Forse anche nell'uomo rimane, benché non più utilizzato per il suo scopo originale, un simile apparato di sensibilità alle attenzioni altrui: non più rivolto principalmente alla difesa extra-specifica ma 'dirottato' alla socialità, alla sessualità ed alla sicurezza personale da aggressioni inter-specifiche. (che poi sono più collegate di quel che sembra)

Così non sarebbe niente di immateriale ad attivare la sensazione di sentirsi osservati, ma una specifica predisposizione dei sensi che riuscirebbero a cogliere una determinata classe di stimoli anche con intensità tali che in altri casi rimarrebbero sub-limine.
E' ovvio che un meccanismo tanto sensibile è suscettibile di false attivazioni causate da stimoli dovuti al "rumore di fondo". (dal punto di vista selettivo tali falsi allarmi, benché energeticamente dispendiosi, sono ben ripagati dall'aumento delle probabilità di sopravvivenza)
Sono anche possibili attivazioni dovute ad abreazioni di altri sistemi che con esso interagiscono (nell'uomo principalmente il super-ego freudiano - o da un'altra prospettiva, il 'grande altro' di Lacan).

Da quanto detto deriva la possibilità di una interpretazione (ovviamente non esaustiva, nè principale) di casi quali:

- il raggio dagli occhi: l'attenzione 'materializzata', resa visibile - (vedi anche l'ipnotismo così come recepito dalla cultura popolare)

- il motivo ricorrente della statua che sembra seguire l'osservatore con lo sguardo, o del quadro con i buchi negli occhi per permettere ad una persona di spiare una stanza nascosto dietro ad esso: gli occhi sono proprio la classe di segnali che attivano il meccanismo ricettore

-l'invisibilità: specialmente in certe accezioni si tratta non di un'invisibilità ottica quanto della capacità di limitare al massimo la categoria di stimoli attivatori

-le auree: si tratterebbe,in questo contesto, dell'area in cui il meccanismo esercita la sua funzione; quindi un sfera d'influenza che potrebbe coincidere grossomodo con la distanza personale o sociale della prossemica.
Già nella prima infanzia per i bambini autistici i contatti oculari sono molto diminuiti rispetto alla norma.

-telecamere e microspie: sono la declinazione moderna degli occhi delle statue e dei quadri: la loro 'realtà' dà l'appiglio ad un acuirsi patologico della sensibilità all'attenzione, osservabile in massimo grado in aspetti della paranoia quali la mania di persecuzione e la convinzione di essere osservati. (ovviamente ci si riferisce solo al modo tramite il quale tali aspetti si manifestano e non all'eziologia dell'intera psicosi) Si veda anche l'immagine dell'occhio onnisciente di Dio nel cielo.

-il malocchio e l'uso apotropaico del simbolo dell'occhio: in base a quanto sopra va rilevato che l'occhio è sia un simbolo attivo (conoscenza e quindi potere, dominio su quanto osservato) che passivo (essere osservati e conoscenza del fatto di essere osservati); tale polarità spiega l'apparente ambiguità dell'uso del simbolo occhio. (specialmente in questo caso questo aspetto è ben lontano dall'esaurire le sfaccettature del simbolo occhio; tuttavia ci dà un appoggio in più nel cammino per la sua comprensione)

-le macchie 'ad occhio' nella pigmentazione di certi animali: anche quelle più 'stilizzate' sono efficaci nell'inibire la predazione, agendo proprio tramite i 'circuiti' che abbiamo esposto sopra.
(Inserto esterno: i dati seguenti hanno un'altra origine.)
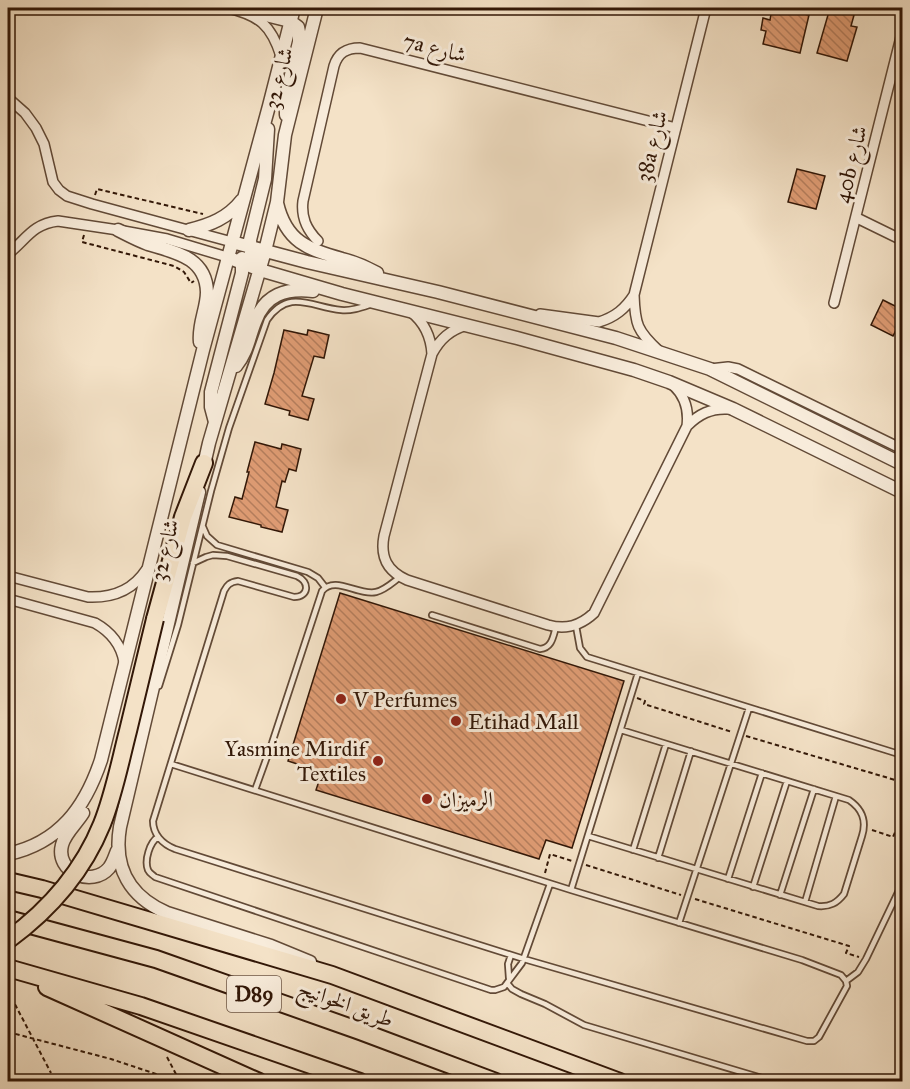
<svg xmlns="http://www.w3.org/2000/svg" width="910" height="1089" font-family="'IM FELL Great Primer',Amiri,serif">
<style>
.building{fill:url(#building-back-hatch);stroke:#321707;stroke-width:1.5}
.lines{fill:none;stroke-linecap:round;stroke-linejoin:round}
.service-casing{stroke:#624a37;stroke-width:8}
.minor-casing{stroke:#624a37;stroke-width:12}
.tertiary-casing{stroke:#624a37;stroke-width:15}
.trunk-casing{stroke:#321707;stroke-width:20}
.path{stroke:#321707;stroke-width:2;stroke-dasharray:4.5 3;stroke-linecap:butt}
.service{stroke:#f8ecdb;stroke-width:4.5}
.minor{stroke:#f8ecdb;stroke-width:9}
.tertiary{stroke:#f8ecdb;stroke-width:12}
.trunk{stroke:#f4e2c7;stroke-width:16}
.trunk-bridge-casing{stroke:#321707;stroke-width:20;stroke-linecap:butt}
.trunk-bridge{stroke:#f4e2c7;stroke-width:16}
.poi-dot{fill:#8f2418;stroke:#f8ecdb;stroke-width:2}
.labels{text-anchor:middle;stroke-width:6;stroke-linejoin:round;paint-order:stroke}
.shield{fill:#f8ecdb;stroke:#6d5747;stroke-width:1.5}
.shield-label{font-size:21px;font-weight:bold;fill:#321707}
.street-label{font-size:22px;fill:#321707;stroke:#f8ecdb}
.poi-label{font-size:22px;fill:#321707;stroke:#f8ecdb;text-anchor:start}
</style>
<defs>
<pattern id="building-back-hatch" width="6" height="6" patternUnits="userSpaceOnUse" patternTransform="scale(1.5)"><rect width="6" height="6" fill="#df9c74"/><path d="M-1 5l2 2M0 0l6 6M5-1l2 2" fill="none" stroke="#b57e5d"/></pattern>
</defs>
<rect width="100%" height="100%" fill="#f4e2c7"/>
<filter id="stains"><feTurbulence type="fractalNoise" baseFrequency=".00333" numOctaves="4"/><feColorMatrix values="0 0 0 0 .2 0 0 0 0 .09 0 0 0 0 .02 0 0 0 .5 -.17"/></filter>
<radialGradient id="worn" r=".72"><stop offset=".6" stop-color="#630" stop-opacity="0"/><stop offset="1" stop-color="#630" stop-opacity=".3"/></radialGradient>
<path class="building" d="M772,8L809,15L800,53L763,44L766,31L761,30L763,18L770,20Z
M830,8H856L851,26L857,27L847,61L817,53Z
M797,169L825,176L816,209L788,202Z
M883,300L903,310V316L893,336L871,325Z
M284,330L307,335L308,330L329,335L324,358L314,356L302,396L314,399L308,420L289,415L290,411L265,404L274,373Z
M255,442L281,449L282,444L301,449L296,471L289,469L285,482L282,481L276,507L288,510L282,532L261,527V525L229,517L235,497L242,499L249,472H247Z
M340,593L624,681L572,848L546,840L539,859L316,790L322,772L288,761Z"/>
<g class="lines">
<defs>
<path id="service" d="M203,527L207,536L217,545L308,572L318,578L325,587
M432,615L540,649C552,648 553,637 556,627
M576,626L580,648L587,657L902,755
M159,686L178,625L211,491L229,428L267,320C289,288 311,307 341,310C351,311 360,308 369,305
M171,764L571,890L802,960L841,975L846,981L847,986L819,1037L814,1041H807L524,959L175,849C162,844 153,834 153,821L224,591C227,585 230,582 238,581L294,597C309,597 310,582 297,576L227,556L213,555L206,557L193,563
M255,790L272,743L322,591C335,575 358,596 376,592C385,590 392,583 400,577
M588,836L818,906C830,907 837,903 844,894L862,836C867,820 862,809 849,800L621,730
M158,837C150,842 144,860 148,870C150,874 152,874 155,877L491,990H495L504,987L522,963L550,884
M633,850L666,744
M658,858L691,751
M728,879L762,773
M753,887L787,781
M571,890L638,673
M780,895L814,789
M805,902L836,796
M679,923L749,708
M509,978L508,964L511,955
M846,981L858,972L866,959L902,884
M507,983L512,989L521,994L545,1004L584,1025L775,1082"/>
<path id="minor" d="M228,8C260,16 271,25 281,56
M8,98L25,113L36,128L44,144L53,182L59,190L67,196L92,204L232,242
M857,218L902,240
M318,241C306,229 301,217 303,201L334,66C338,53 346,48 360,48L676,128
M8,254C26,240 32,224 58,221L118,230L167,239L227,257
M834,303L902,33
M411,312C425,323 431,337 432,354
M540,314L599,322C615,317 625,309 634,295
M467,325C450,330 440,339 432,354L384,536C380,557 387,571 407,580L548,625C566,630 580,626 594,613L687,426C699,414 711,408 728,409
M659,351C637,331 635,324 634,295L706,8
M710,369L728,367L738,369L902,449
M673,385C685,396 689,410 687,426
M8,576L88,597C112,598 133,590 146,570
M8,599L95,623C111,632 121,644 124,662"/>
<path id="tertiary" d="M250,11L290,21L298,27L299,32V42L286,96V115
M277,203C286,242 308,249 342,259C354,262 366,267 377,273
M118,230C128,235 137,240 148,244C174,252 206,257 207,292C207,309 198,324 200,342
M189,230C210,225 228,218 242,200
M232,242L307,262L438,292L616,338L710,369L902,464
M227,257L260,270L342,294L517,338L634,370L669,382L733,409L902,492
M260,270L251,253L250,240L265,179L268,129
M236,366C247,353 249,337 255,322C265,294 286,288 313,291
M215,422L211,407V392L242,273V258
M203,469L209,443L265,251L277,202L285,135L317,8
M199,492L120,827C113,868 130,897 167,913L271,946L310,962
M83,813C77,823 65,833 62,845C55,872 92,888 109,868C113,863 115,856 117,851
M8,854C59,843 85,808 101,760L203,350L269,106L294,8"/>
<path id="trunk" d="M155,619L183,517L204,463
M8,881L42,889L332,975L620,1082
M8,919L156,959L360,1031L496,1082
M8,968L141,1006L360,1082
M47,987L259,1082"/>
</defs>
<use href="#service" class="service-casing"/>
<use href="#minor" class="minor-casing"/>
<use href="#tertiary" class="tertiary-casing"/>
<use href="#trunk" class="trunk-casing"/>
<path class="path" d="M95,195L97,189L203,214
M84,235L82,242L174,266L184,272L191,283L194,281
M637,698L645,701L644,704L732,732
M746,736L902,782
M872,830L893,837L902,816
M586,865L681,895
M545,873L550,854L572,861
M695,899L849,946L846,953L859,957
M8,991L51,1073
M8,1032L111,1059L180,1082
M167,1057L179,1080"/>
<use href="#service" class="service"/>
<use href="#minor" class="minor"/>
<use href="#tertiary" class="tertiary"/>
<use href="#trunk" class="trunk"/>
<defs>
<path id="trunk-bridge" d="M8,940C49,910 83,871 102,824C114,794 120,762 128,731C137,693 146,656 155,619"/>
</defs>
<use href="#trunk-bridge" class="trunk-bridge-casing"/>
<use href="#trunk-bridge" class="trunk-bridge"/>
</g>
<g class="poi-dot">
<circle cx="341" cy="699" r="6"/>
<circle cx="456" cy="721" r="6"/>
<circle cx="378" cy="761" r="6"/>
<circle cx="427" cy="799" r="6"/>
</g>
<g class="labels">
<rect class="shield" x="227" y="976" width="54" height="36" rx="4.5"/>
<g class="shield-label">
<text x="254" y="1001">D89</text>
</g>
<g class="street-label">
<text transform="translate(435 47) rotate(14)" y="8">7a شارع</text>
<text transform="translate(278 78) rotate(-76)" y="8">شارع 32</text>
<text transform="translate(651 146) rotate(-76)" y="8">38a شارع</text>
<text transform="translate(850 164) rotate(-76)" y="8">40b شارع</text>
<text transform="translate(164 550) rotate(-77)" y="8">شارع 32</text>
<text transform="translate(346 1003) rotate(20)" y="8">طريق الخوانيج</text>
</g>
<g class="poi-label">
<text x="353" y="707">V Perfumes</text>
<text x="468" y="729">Etihad Mall</text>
<text x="366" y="756" text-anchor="end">Yasmine Mirdif<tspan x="366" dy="25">Textiles</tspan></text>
<text x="439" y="807">الرميزان</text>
</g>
</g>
<rect width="910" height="1089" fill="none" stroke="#f4e2c7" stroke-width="30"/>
<rect x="9" y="9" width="892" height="1071" fill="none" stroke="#321707" stroke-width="3"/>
<rect x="15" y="15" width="880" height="1059" fill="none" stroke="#321707" stroke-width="1.5"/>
<rect width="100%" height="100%" filter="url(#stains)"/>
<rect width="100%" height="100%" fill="url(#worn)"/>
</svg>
Anche nell'uomo gli occhi sono, assieme alla bocca, l'elemento che più fa scattare l'associazione di una figura al modello 'faccia' e da qui al riconoscimento intra-specifico. Persino  : )  viene 'riconosciuto' a prima vista come una faccia; si veda anche il gioco in cui davanti ad un bimbo ci si nasconde gli occhi, con lo stesso effetto di nascondersi da lui.
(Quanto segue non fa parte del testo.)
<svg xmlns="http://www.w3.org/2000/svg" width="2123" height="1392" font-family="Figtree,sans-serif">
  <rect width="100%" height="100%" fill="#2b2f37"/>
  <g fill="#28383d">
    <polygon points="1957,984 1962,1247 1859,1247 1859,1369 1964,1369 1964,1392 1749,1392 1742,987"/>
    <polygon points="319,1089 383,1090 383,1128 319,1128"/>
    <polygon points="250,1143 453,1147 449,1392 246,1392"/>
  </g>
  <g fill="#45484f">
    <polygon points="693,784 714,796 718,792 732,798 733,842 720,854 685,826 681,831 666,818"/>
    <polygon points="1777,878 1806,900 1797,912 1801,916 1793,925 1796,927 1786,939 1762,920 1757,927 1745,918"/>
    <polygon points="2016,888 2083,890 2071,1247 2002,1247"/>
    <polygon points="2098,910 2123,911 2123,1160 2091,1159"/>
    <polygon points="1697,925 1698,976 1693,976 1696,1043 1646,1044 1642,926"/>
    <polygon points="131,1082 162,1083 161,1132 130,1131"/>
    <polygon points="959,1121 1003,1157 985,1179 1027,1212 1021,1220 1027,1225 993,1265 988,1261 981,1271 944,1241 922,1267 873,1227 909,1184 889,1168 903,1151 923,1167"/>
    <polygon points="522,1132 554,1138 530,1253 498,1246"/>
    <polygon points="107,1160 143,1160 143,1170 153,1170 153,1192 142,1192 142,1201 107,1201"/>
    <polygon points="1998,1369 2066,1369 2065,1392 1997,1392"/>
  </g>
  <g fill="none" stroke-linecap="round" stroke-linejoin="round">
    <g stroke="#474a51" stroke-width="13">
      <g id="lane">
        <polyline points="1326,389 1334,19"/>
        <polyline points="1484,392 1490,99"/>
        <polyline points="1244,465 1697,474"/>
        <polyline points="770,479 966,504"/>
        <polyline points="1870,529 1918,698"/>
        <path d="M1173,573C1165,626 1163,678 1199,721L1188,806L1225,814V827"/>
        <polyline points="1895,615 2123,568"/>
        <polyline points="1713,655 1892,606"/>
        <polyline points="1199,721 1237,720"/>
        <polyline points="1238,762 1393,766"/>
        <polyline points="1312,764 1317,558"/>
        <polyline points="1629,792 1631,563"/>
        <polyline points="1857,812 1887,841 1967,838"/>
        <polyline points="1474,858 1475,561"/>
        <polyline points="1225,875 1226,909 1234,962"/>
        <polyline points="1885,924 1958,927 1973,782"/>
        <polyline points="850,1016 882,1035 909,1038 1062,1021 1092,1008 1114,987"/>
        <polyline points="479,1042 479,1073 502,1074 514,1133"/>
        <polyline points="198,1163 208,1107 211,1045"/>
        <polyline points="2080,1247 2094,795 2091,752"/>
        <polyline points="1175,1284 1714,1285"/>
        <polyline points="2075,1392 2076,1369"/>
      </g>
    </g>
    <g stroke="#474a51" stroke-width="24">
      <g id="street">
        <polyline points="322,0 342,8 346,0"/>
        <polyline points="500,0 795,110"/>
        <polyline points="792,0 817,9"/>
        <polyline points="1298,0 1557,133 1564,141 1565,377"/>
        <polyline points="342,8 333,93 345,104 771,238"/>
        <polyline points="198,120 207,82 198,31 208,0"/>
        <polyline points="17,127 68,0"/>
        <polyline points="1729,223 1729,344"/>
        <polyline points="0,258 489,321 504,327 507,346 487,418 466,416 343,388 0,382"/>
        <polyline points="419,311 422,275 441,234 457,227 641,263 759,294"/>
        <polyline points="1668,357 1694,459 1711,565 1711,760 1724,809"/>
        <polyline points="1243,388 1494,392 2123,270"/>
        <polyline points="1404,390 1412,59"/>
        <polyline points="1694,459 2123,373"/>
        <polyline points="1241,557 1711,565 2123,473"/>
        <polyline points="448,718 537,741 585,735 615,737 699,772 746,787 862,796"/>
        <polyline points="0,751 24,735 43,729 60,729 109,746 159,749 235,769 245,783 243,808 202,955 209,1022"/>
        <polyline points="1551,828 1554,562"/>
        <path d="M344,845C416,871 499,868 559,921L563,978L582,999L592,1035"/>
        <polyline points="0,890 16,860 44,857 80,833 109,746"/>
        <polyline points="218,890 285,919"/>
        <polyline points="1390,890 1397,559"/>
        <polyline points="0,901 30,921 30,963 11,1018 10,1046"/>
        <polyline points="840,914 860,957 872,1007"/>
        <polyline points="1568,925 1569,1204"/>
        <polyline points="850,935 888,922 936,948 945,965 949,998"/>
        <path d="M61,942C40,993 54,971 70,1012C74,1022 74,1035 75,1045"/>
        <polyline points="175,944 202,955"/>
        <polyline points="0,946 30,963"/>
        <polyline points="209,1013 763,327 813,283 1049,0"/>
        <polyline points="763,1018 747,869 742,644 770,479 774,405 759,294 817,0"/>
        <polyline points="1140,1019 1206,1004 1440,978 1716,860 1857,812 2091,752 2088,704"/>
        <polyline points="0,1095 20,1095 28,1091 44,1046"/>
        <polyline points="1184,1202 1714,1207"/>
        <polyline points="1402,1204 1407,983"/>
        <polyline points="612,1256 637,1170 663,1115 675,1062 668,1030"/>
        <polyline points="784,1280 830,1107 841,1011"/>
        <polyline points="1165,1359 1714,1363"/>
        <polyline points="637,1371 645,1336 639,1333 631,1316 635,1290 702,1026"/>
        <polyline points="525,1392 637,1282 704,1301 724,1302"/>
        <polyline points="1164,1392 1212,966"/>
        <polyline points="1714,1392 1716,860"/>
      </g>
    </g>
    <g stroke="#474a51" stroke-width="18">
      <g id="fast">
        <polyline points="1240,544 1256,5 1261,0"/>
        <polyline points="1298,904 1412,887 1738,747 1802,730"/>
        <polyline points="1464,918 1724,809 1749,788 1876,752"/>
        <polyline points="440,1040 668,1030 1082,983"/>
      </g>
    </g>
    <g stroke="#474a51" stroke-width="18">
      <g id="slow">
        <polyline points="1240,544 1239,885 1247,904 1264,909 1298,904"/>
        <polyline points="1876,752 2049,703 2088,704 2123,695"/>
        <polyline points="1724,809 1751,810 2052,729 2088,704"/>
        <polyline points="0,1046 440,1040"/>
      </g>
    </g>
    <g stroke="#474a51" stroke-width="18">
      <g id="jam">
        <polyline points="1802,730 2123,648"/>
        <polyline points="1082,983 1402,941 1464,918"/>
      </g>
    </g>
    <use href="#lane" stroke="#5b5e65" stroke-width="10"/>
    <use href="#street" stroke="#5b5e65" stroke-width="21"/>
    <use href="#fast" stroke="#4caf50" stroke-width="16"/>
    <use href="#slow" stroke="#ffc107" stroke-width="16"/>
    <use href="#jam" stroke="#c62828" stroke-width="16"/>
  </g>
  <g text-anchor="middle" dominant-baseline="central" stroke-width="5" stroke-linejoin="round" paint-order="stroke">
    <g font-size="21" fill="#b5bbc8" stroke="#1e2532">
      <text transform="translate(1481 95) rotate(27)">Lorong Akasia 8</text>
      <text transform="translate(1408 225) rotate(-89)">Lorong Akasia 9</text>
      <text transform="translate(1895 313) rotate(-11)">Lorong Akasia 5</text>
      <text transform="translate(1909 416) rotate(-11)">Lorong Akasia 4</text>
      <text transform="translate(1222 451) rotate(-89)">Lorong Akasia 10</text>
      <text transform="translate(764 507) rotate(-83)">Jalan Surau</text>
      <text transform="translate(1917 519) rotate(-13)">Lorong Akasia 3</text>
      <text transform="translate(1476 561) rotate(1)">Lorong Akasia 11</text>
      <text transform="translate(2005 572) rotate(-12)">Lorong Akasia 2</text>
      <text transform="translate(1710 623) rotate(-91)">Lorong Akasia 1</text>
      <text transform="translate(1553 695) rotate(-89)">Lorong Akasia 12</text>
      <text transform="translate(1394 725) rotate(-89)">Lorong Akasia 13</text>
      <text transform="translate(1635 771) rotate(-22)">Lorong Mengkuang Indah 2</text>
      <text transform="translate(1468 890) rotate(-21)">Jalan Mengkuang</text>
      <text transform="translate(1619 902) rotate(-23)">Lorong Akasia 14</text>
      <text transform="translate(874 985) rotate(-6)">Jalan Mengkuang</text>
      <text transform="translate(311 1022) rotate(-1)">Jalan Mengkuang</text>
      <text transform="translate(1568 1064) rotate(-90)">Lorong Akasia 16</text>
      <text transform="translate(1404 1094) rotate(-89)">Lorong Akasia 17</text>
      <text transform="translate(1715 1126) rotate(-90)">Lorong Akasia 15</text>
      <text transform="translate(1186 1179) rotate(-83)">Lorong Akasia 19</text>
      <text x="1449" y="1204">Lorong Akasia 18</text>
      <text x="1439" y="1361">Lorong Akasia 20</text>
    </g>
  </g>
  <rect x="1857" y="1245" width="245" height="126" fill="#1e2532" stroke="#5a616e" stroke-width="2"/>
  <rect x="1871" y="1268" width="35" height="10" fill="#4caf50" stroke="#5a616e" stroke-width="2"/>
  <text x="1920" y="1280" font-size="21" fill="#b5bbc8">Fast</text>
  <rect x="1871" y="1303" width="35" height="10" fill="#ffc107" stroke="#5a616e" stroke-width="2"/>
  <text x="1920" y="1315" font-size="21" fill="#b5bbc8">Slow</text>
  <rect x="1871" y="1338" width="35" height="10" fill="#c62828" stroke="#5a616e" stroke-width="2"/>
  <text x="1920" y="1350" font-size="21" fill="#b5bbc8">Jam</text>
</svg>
E' istruttivo provare a fare un piccolo esperimento: nel camminare in mezzo alla gente alzate anche solo di pochi gradi lo sguardo: come ogni atto 'magico' (nel senso che agisce ad un livello più vicino alla radice rispetto alla coscienza) ciò non avrà soltanto un effetto sulla gente ma anche su voi stessi. In fondo il gioco degli sguardi è uno dei primi contatti che si prende per stabilire le gerarchie sociali.